Why the length of Supermarket Paternity Leave Matters to Everyone
The UK supermarket sector has become increasingly competitive on family benefits. Enhanced maternity pay is now widely recognised as a talent and retention lever rather than a “nice to have”. The sector employs over 1 million people so every improvement has the power to make thousands of families better off every year.
But beneath the headlines, a familiar and damaging pattern is re-emerging: maternity leave surges ahead, while paternity leave is often left behind and with it, the same gender norms, career penalties and unequal parenting expectations that are so important to dismantle.
Two announcements, made within weeks of each other, show just how stark the contrast can be.
Aldi: A Win for Mothers — and a Missed Opportunity for Families
Aldi UK recently announced an increase in maternity leave to 26 weeks at full pay. That is undeniably a positive move for women working at Aldi and for the families who rely on that income security.
But it would be a dereliction of duty not to say this plainly:
ONLY enhancing maternity leave entrenches gender inequality at work and in the home.
Aldi chose to invest significant time, effort and resource into updating its family policies — and yet paternity leave remained at two weeks of full pay. Given how involved policy change is, this was not an oversight. It was a decision.
❌ Paternity leave wasn’t considered important enough to enhance.
Make no mistake: Aldi remains near the bottom of the supermarket sector for paternity leave. Only Iceland offers fewer weeks of fully paid leave for fathers and partners. Aldi isn’t leading — and it isn’t even following the leaders.
As Katie Guild from Nuggets Saving observed:
“The supermarket sector has truly embraced enhanced maternity pay as a competitive necessity. Given the massive scale of these workforces, this is a huge win for thousands of families across the UK.”
But she went on to add the crucial caveat:
“Such huge discrepancies in parental leave policies between parents reinforces the stereotype that women should be the default parents and makes it financially difficult for fathers or partners to play an equal role in those first critical months.”
Exactly.
Of course Maternity and Paternity Leave offers are only one part of being an employer of choice for parents. Take our free quiz to discover how your measure up.
What “Good” Looks Like in the Supermarket Sector
Let’s be clear: this isn’t about perfection. It’s about direction of travel.
Across the sector we already see meaningful variation:
Waitrose offer the equivalent of 20 weeks of equal parental leave
Tesco and Marks & Spencer provide six weeks’ paternity leave
Sainsbury's, Asda and Co-op offer four weeks
Morrisons provides two weeks at full pay and two at half pay
Against that backdrop, Aldi’s two weeks looks increasingly hard to justify.
Lidl: Same Sector, Very Different Signal
Within weeks of Aldi’s announcement, Lidl GB supercharged the conversation.
Lidl announced it was doubling its fully paid paternity leave to four weeks.
When we compare the supermarket data in the Inspiring Dads database, the outcome is unambiguous:
Lidl still outperforms Aldi on maternity leave (28 weeks vs 26)
Lidl now outperforms Aldi on paternity leave (4 weeks vs 2)
In other words: it can be done — if you choose to do it.
Stephanie Rogers, Chief People Officer at Lidl GB, framed it clearly:
“Our colleagues are the backbone of our business, and their success is our success… This also means supporting our teams during key life stages so we’re excited to announce our latest updates to our family leave policies, including a doubling of paid paternity leave.”
That’s not radical language.
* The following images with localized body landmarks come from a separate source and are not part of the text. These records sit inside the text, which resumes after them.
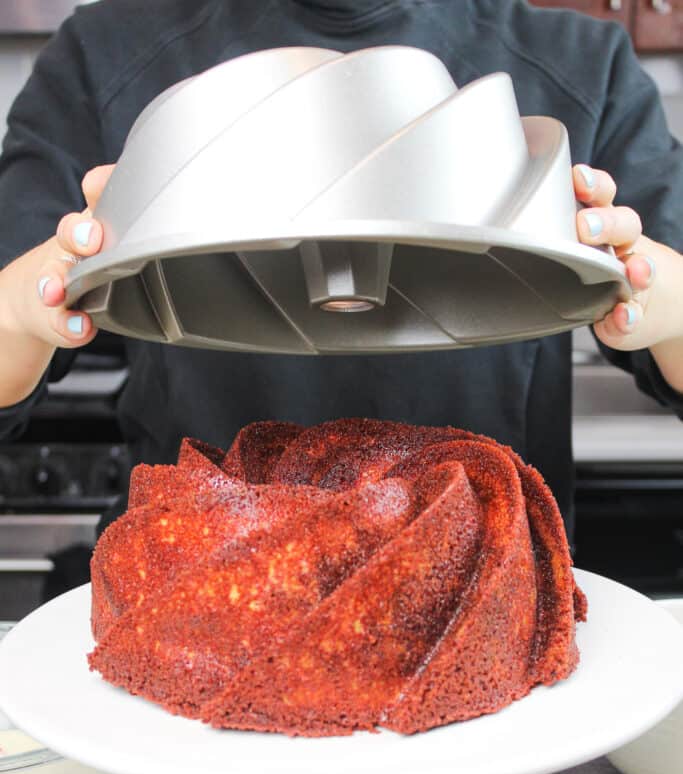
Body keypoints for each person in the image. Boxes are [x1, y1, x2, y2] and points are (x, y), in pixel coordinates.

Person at [1, 0, 683, 535]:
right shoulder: (106, 52)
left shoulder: (581, 63)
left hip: (484, 582)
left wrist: (647, 288)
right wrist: (47, 287)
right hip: (193, 580)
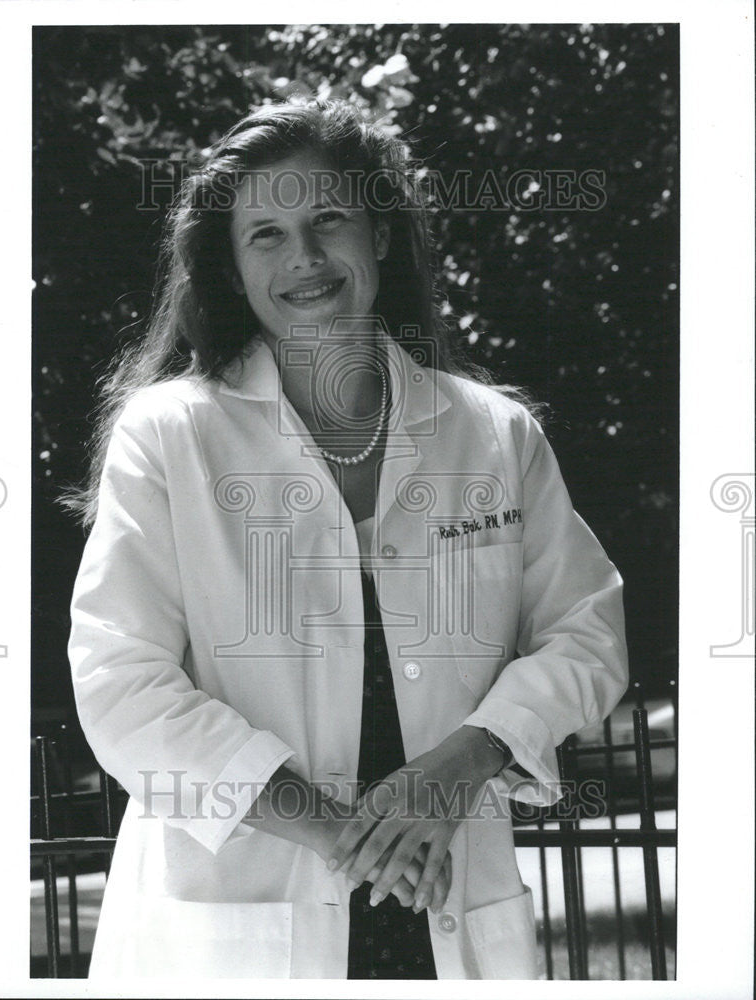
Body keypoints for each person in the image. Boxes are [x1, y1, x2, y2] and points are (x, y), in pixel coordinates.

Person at [65, 99, 628, 979]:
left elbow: (587, 633)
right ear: (233, 265)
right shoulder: (169, 434)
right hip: (241, 916)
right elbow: (120, 686)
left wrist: (457, 766)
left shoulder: (493, 432)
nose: (304, 259)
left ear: (382, 236)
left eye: (328, 219)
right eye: (266, 234)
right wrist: (349, 836)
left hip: (446, 908)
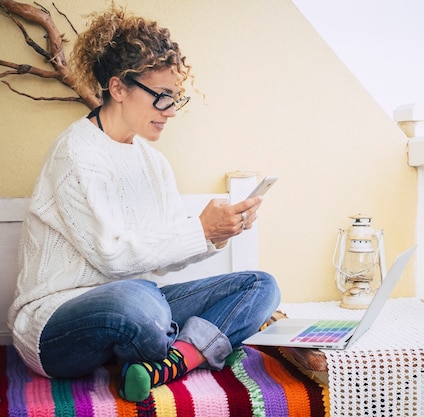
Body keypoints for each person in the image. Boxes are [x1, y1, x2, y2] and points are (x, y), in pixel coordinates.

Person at [7, 5, 280, 403]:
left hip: (136, 302)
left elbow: (164, 256)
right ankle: (187, 343)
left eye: (176, 99)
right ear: (118, 88)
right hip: (56, 322)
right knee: (139, 302)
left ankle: (171, 362)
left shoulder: (153, 162)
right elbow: (113, 259)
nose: (170, 111)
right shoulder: (76, 154)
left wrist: (217, 234)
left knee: (260, 286)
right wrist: (199, 229)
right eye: (162, 98)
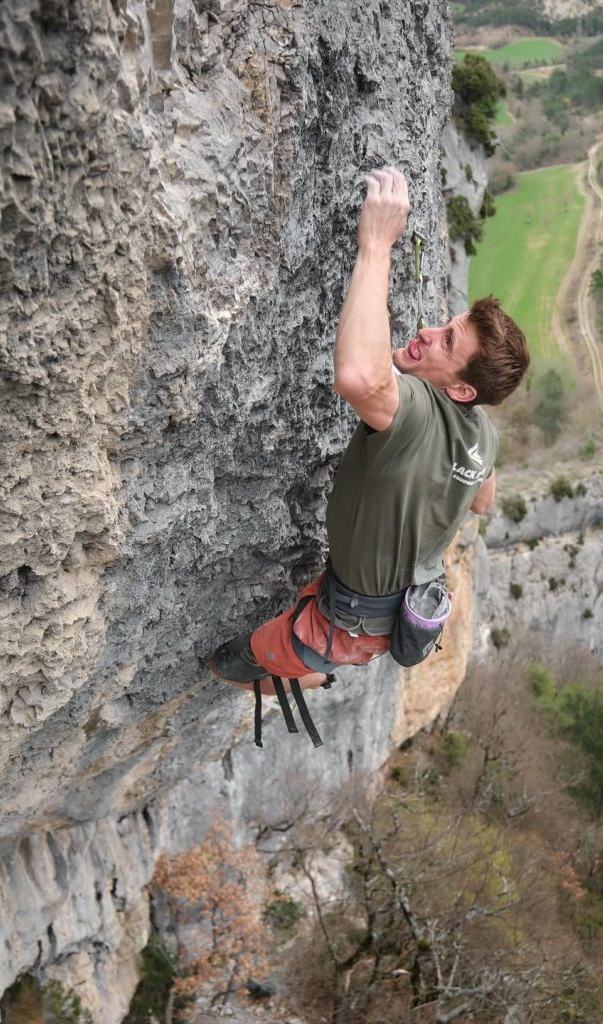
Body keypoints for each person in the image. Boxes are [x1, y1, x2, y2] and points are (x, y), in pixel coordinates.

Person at [209, 167, 530, 743]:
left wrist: (376, 244)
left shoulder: (414, 408)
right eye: (446, 325)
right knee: (317, 644)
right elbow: (481, 501)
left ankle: (308, 673)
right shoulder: (485, 433)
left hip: (349, 621)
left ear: (460, 389)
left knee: (233, 661)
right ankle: (324, 665)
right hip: (397, 610)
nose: (429, 333)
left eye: (447, 342)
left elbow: (360, 376)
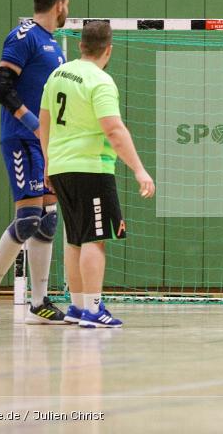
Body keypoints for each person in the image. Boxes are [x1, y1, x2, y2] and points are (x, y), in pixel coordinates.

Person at [39, 21, 155, 328]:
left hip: (61, 167)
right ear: (109, 49)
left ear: (80, 45)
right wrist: (140, 170)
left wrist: (49, 161)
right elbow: (114, 130)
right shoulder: (100, 81)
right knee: (95, 238)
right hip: (91, 168)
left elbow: (45, 119)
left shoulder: (57, 74)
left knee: (75, 239)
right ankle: (93, 310)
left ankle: (77, 307)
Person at [0, 0, 70, 325]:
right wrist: (32, 124)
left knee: (48, 221)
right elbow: (1, 87)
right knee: (28, 219)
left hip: (46, 143)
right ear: (60, 4)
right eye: (67, 5)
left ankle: (40, 301)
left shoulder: (55, 45)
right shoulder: (24, 36)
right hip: (20, 138)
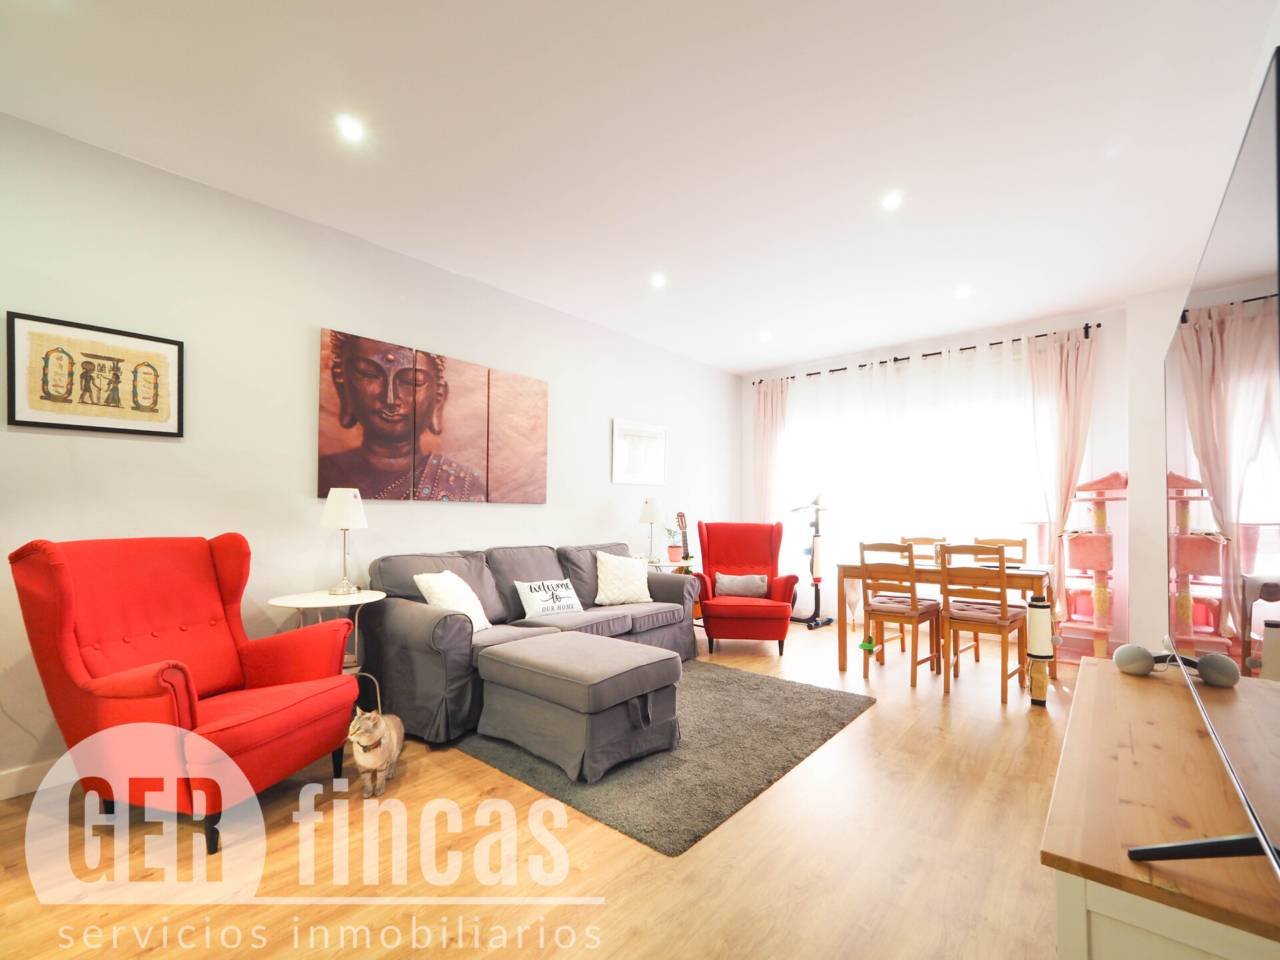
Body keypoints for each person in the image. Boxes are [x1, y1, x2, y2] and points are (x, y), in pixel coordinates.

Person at [318, 331, 482, 500]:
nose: (390, 399)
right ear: (341, 384)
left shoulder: (464, 486)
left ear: (438, 397)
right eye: (368, 374)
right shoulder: (322, 475)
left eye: (412, 381)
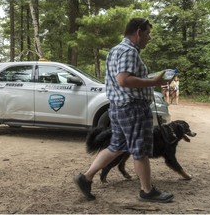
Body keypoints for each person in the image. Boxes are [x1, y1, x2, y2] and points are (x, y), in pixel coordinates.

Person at [73, 18, 174, 203]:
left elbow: (124, 78)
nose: (148, 38)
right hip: (132, 108)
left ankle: (85, 177)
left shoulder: (116, 50)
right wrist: (154, 82)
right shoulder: (129, 52)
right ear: (138, 32)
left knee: (117, 146)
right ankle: (147, 191)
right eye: (147, 34)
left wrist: (148, 78)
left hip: (119, 108)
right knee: (140, 149)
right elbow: (124, 80)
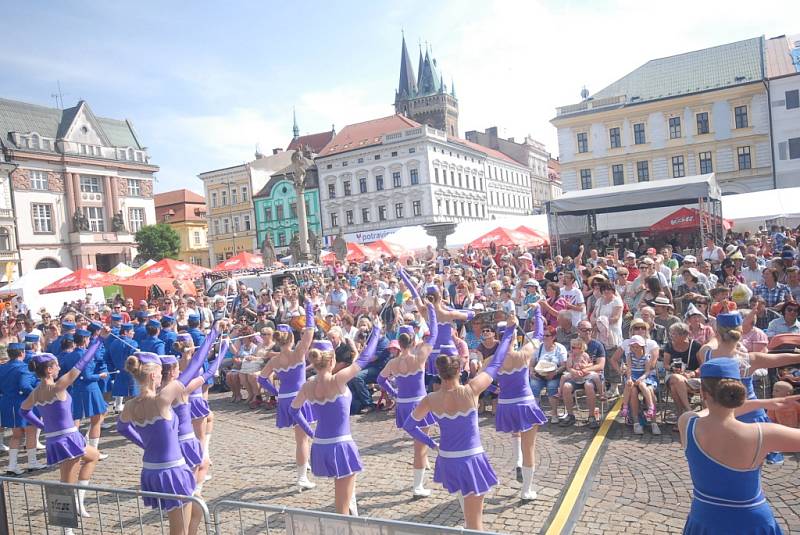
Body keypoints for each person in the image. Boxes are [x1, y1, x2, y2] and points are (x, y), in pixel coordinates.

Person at [403, 320, 515, 530]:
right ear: (459, 369)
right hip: (470, 459)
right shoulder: (471, 390)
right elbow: (497, 362)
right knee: (475, 523)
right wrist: (509, 331)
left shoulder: (430, 399)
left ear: (439, 372)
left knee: (468, 513)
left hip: (447, 459)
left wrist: (432, 443)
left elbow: (409, 426)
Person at [115, 321, 224, 535]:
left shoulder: (129, 405)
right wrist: (213, 334)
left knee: (196, 512)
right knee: (178, 528)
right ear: (154, 375)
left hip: (151, 469)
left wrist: (145, 444)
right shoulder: (162, 399)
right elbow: (195, 366)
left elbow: (122, 428)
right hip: (173, 470)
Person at [678, 358, 800, 535]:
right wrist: (770, 405)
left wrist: (765, 403)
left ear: (703, 393)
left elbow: (706, 413)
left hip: (704, 518)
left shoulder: (687, 422)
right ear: (740, 391)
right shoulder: (762, 434)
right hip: (750, 521)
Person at [290, 323, 381, 516]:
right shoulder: (338, 380)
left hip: (321, 445)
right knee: (341, 504)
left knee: (347, 494)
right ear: (332, 361)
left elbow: (294, 411)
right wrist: (377, 332)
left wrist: (310, 431)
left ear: (314, 362)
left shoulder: (307, 385)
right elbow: (364, 358)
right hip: (341, 445)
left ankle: (351, 516)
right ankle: (345, 524)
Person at [20, 342, 103, 524]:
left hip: (58, 438)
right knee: (66, 483)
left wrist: (42, 425)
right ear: (49, 370)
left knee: (93, 456)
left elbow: (23, 410)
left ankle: (79, 502)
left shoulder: (36, 392)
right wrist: (97, 342)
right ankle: (67, 526)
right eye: (56, 365)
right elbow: (80, 365)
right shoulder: (57, 387)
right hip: (67, 439)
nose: (59, 368)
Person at [159, 334, 227, 511]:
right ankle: (195, 493)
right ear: (173, 371)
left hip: (172, 433)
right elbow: (207, 372)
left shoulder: (158, 390)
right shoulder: (181, 386)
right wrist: (222, 348)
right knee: (200, 452)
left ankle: (190, 492)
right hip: (191, 406)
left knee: (207, 426)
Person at [257, 301, 316, 490]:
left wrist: (276, 393)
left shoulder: (275, 360)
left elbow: (262, 379)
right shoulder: (298, 353)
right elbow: (310, 332)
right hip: (298, 398)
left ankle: (304, 462)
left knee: (301, 438)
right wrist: (308, 309)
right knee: (301, 439)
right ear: (290, 338)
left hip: (285, 398)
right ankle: (301, 478)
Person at [376, 312, 436, 497]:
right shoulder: (419, 357)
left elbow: (380, 379)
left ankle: (424, 463)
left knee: (418, 442)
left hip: (403, 404)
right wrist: (431, 311)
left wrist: (394, 393)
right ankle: (417, 486)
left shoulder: (393, 362)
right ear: (413, 340)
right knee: (419, 445)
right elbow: (433, 334)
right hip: (419, 404)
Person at [492, 315, 545, 500]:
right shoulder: (523, 354)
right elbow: (539, 333)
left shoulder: (493, 360)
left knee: (516, 433)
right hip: (524, 403)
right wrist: (538, 312)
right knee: (529, 447)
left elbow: (480, 380)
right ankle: (526, 491)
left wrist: (496, 388)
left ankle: (517, 462)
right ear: (514, 336)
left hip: (506, 405)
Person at [1, 342, 45, 474]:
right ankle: (32, 462)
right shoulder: (24, 368)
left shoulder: (2, 367)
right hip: (24, 404)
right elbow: (25, 386)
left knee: (16, 435)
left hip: (7, 404)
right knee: (30, 432)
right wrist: (37, 395)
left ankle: (12, 465)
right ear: (22, 353)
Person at [663, 322, 703, 419]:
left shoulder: (696, 346)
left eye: (674, 334)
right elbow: (666, 365)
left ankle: (681, 416)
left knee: (674, 387)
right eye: (671, 333)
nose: (671, 336)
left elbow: (703, 365)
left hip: (692, 376)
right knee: (676, 378)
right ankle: (689, 410)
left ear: (684, 335)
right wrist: (673, 369)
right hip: (673, 374)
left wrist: (693, 373)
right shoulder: (669, 346)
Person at [529, 327, 567, 424]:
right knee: (534, 385)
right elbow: (532, 363)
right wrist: (531, 371)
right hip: (540, 374)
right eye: (543, 335)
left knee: (552, 386)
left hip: (554, 374)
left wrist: (555, 372)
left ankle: (554, 413)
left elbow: (564, 365)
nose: (544, 338)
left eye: (547, 335)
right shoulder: (539, 348)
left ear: (553, 337)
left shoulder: (560, 348)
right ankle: (535, 412)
It’s practical leadership.
Why This Gap Still Matters
Large discrepancies between maternity and paternity leave shape behaviour, assumptions and careers.
When fathers are under-supported:
mothers remain the default parent
women absorb more unpaid labour at home
men are back to work before bonds are formed and stitches have healed.
gender pay gaps widen, not narrow
This isn’t just a social issue. It’s a workforce stability and performance issue, particularly in sectors with huge frontline populations and thin margins for attrition.
The Real Question for Employers
The question is no longer “can we afford to enhance paternity leave?”
The evidence shows many already do.
The real question is:
What kind of workforce, and what kind of families, are your policies shaping?
Benchmarking matters. Context matters. And direction of travel matters most of all.
If you want to understand how your organisation compares — not just on maternity, but on paternity and shared parental leave — the data is there.
The only remaining decision is whether you’re prepared to act on it.